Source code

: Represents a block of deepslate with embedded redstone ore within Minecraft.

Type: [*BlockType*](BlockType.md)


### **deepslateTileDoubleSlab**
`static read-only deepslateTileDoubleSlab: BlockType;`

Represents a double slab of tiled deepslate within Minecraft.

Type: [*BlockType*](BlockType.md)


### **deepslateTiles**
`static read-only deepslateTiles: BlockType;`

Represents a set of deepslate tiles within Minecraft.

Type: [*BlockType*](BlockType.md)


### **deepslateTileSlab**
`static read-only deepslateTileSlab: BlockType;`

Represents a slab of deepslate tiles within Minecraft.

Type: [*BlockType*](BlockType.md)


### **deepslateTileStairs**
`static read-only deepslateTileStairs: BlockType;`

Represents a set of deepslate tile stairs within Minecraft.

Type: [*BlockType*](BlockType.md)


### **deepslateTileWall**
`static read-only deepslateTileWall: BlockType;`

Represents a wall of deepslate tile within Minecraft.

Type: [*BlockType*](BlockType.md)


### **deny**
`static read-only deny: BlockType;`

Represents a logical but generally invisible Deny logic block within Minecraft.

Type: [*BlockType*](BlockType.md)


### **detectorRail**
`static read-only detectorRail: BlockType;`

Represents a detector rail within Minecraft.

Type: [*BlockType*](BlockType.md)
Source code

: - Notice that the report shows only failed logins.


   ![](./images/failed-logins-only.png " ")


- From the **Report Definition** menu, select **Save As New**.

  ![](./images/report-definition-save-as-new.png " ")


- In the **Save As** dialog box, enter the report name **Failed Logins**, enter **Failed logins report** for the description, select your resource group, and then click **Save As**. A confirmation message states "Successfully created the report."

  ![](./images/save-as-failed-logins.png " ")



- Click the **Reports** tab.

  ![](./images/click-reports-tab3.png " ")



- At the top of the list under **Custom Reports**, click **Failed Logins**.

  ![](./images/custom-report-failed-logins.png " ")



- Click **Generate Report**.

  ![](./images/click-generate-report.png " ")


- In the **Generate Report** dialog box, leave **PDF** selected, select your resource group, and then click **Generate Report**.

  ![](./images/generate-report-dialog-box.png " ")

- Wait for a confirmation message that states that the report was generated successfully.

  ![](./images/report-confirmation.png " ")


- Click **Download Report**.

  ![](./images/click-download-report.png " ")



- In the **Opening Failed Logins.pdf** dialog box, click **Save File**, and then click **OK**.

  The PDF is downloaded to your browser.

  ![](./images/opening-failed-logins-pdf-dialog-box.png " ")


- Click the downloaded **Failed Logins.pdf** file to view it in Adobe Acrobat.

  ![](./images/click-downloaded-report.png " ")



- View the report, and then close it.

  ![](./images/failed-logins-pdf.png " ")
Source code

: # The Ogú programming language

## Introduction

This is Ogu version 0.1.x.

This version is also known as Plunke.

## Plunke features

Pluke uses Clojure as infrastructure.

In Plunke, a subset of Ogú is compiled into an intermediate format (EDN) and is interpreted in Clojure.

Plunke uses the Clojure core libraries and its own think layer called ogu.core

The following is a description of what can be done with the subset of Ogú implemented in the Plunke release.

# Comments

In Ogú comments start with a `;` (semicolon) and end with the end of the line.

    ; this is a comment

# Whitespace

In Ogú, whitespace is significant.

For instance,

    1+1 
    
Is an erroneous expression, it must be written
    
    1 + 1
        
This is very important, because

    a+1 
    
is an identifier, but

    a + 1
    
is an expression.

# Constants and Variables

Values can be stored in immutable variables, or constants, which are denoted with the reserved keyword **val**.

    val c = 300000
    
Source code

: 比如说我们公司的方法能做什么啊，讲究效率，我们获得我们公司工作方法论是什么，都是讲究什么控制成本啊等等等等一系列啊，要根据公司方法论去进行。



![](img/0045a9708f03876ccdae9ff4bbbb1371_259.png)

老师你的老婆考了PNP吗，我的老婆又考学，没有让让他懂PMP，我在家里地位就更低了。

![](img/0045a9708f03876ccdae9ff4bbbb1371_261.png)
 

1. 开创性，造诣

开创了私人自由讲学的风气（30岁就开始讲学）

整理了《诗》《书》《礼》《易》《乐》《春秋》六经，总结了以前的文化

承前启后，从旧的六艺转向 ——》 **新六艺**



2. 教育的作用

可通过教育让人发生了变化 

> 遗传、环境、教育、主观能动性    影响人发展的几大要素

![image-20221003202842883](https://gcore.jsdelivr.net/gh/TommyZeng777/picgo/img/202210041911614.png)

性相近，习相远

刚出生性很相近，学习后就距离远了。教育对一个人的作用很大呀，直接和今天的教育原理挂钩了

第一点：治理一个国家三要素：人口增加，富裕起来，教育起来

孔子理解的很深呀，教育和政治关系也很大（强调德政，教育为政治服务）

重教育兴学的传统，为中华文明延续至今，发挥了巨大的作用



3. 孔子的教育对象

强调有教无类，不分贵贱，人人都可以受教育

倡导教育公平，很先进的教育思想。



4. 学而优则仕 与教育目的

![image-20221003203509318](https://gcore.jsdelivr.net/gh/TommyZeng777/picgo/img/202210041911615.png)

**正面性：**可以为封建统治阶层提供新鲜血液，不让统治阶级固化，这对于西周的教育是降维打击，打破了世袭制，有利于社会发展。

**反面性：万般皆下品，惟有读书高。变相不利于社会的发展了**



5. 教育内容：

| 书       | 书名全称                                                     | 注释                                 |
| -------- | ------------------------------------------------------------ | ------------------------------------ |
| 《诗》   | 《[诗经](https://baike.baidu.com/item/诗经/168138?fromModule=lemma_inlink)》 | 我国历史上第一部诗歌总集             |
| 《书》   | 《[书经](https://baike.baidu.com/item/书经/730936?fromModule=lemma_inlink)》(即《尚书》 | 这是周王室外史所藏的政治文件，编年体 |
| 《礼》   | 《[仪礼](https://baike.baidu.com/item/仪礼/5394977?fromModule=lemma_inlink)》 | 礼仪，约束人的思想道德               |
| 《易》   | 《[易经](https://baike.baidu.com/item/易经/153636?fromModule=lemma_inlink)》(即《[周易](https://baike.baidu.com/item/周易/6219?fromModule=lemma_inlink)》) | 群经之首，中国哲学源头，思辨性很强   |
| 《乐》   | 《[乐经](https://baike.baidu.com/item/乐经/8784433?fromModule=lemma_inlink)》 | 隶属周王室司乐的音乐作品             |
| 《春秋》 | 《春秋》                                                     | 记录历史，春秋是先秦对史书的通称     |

**THE PROBLEM**
Reproduce only this range: the first line of the data above through the line with "Represents a detector rail within Minecraft.", both included, exactly as written.

**RESPONSE TO THIS EXERCISE**
Source code

: Represents a block of deepslate with embedded redstone ore within Minecraft.

Type: [*BlockType*](BlockType.md)


### **deepslateTileDoubleSlab**
`static read-only deepslateTileDoubleSlab: BlockType;`

Represents a double slab of tiled deepslate within Minecraft.

Type: [*BlockType*](BlockType.md)


### **deepslateTiles**
`static read-only deepslateTiles: BlockType;`

Represents a set of deepslate tiles within Minecraft.

Type: [*BlockType*](BlockType.md)


### **deepslateTileSlab**
`static read-only deepslateTileSlab: BlockType;`

Represents a slab of deepslate tiles within Minecraft.

Type: [*BlockType*](BlockType.md)


### **deepslateTileStairs**
`static read-only deepslateTileStairs: BlockType;`

Represents a set of deepslate tile stairs within Minecraft.

Type: [*BlockType*](BlockType.md)


### **deepslateTileWall**
`static read-only deepslateTileWall: BlockType;`

Represents a wall of deepslate tile within Minecraft.

Type: [*BlockType*](BlockType.md)


### **deny**
`static read-only deny: BlockType;`

Represents a logical but generally invisible Deny logic block within Minecraft.

Type: [*BlockType*](BlockType.md)


### **detectorRail**
`static read-only detectorRail: BlockType;`

Represents a detector rail within Minecraft.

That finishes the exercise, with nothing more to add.